Landlords must not use this loophole

At last. Next month we will see what is arguably the most important buildings sector energy efficiency initiative of the 2010/15 Coalition Government taking effect.

Five years after the relevant legislation was passed, the Energy Efficiency (Private Rented Property) Regulations will come into effect. Or at least they will in England and Wales.

From this April, landlords will not be able to refuse any reasonable requests from existing tenants to improve their property’s energy performance. Importantly, local authorities also acquire powers to act on behalf of tenants.

And in two years time, the law will affect all new tenancies. From April 2018 it will be illegal to rent or lease out any home or business premise that has less than an “E” energy efficiency rating.

When the legislation was enacted in 2011, the government estimated that this should ensure that 682,000 of the worst domestic properties would have to be improved. Those in fuel poverty currently live in the majority of these. Sadly, those living in homes in multiple occupation (effectively those with communal facilities like kitchens and bathrooms) do not appear to be included within the current regulations.

However, the more immediate impact is already evident in the commercial sector, where owner occupation is relatively unusual, and a far larger proportion of buildings leased out.

It is this sector where there has already been a far more significant response to the legislation. From the start, there have been several large property agencies that have been approaching larger commercial landlords – including pension funds and insurance companies – warning about the implications for their investment portfolios.

Even though the F- and G-rated buildings would still be able to let right up until April 2018, retaining these in any property portfolio was automatically damaging its long-term value. While in theory sales of such energy-inefficient properties will still remain perfectly legal after 2018, in practice the marketplace has been discounting their value.

Below minimum standard

It has long been accepted that at least one in five commercial buildings already are below the minimum standard. And while no Minister since last May’s election has breathed a word to that effect, it is commonly whispered within the property industry that it won’t be too long before properties with E or even D ratings will be caught by an extension of the regulations.
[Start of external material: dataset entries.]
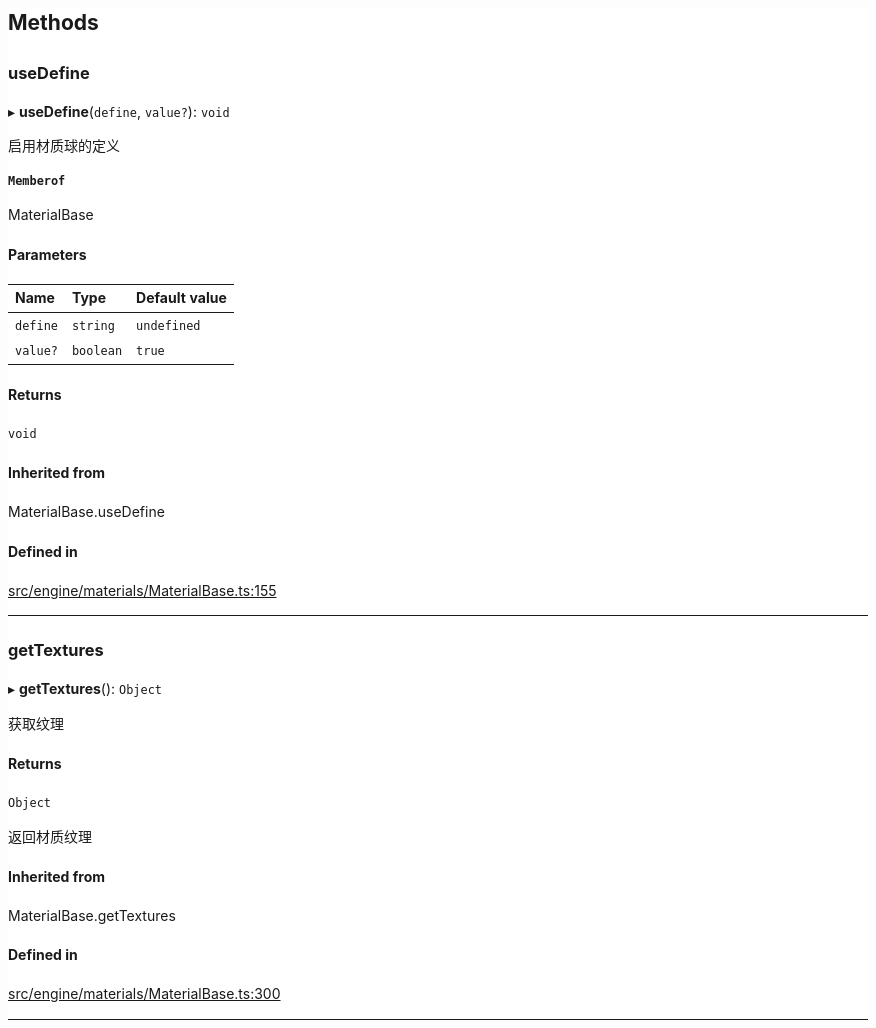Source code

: ## Methods

### useDefine

▸ **useDefine**(`define`, `value?`): `void`

启用材质球的定义

**`Memberof`**

MaterialBase

#### Parameters

| Name | Type | Default value |
| :------ | :------ | :------ |
| `define` | `string` | `undefined` |
| `value?` | `boolean` | `true` |

#### Returns

`void`

#### Inherited from

MaterialBase.useDefine

#### Defined in

[src/engine/materials/MaterialBase.ts:155](https://github.com/Orillusion/orillusion/blob/main/src/engine/materials/MaterialBase.ts#L155)

___

### getTextures

▸ **getTextures**(): `Object`

获取纹理

#### Returns

`Object`

返回材质纹理

#### Inherited from

MaterialBase.getTextures

#### Defined in

[src/engine/materials/MaterialBase.ts:300](https://github.com/Orillusion/orillusion/blob/main/src/engine/materials/MaterialBase.ts#L300)

___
So, providing such transactions are properly policed, we can sit back and assume that within a few years practically all of the worst gas guzzling rented properties will have been improved? Er, not quite.

Because while there was no such caveats listed within the primary legislation, last year the supporting or secondary legislation did include a couple of new clauses which less scrupulous landlords may all too easily exploit in order to deny tenants’ claims to improve their property.

Let me quote from Part 3,Chapter 2, section 24(4a) of the relevant Regulations:

(4) For the purposes of paragraph (b)(iv) in the definition of “relevant energy efficiency improvements: in section 43(4) of the Act, an energy efficiency improvement is a relevant energy efficiency improvement where the cost of purchasing and installing it:

(a) can be wholly financed, at no cost to the landlord, by means of funding provided by the central government, a local authority, or any other person.

What this means in plain English is that less scrupulous landlords can try to argue that the phrase “at no cost to the landlord” means precisely that. The initial capital cost for the energy improvements must come from other than their own pockets. If that isn’t available, they need to do nothing.

When the regulations were approved last spring, there were two obvious sources for such finance. The first was called the Landlords Energy Saving Allowance, which for the past decade has permitted landlords to set energy saving fabric improvements against tax. A unique taxbreak, which sadly only 0.03 per cent of landlords had ever made use of before it was suddenly abolished last December.

The second option, and the one touted by the then Energy Secretary Chris Huhne when he introduced the original legislation, was Green Deal Finance. Then he told Parliament: “The Green Deal is a win-win opportunity for landlords by removing the upfront cost of work to upgrade the property making it cheaper to run, more environmentally friendly, and ultimately more attractive to rent.”

Huhne continued: “For those landlords who don’t take up the Green Deal, then we will get tough. So that by 2018 the poorest performing rented stock is brought up to a decent standard.”

The problem is that, again since May 2015,this Government has removed all official endorsement from the Green Deal Finance scheme – which never anyway ever really attempted to break into the non-residential buildings space.

Absent both the Landlords Energy Saving Allowance and Green Deal Finance, and without any official alternative on offer, it may yet prove possible that even by the end of the decade, too many people may be living and working in energy substandard buildings. And that really would be a terrible waste.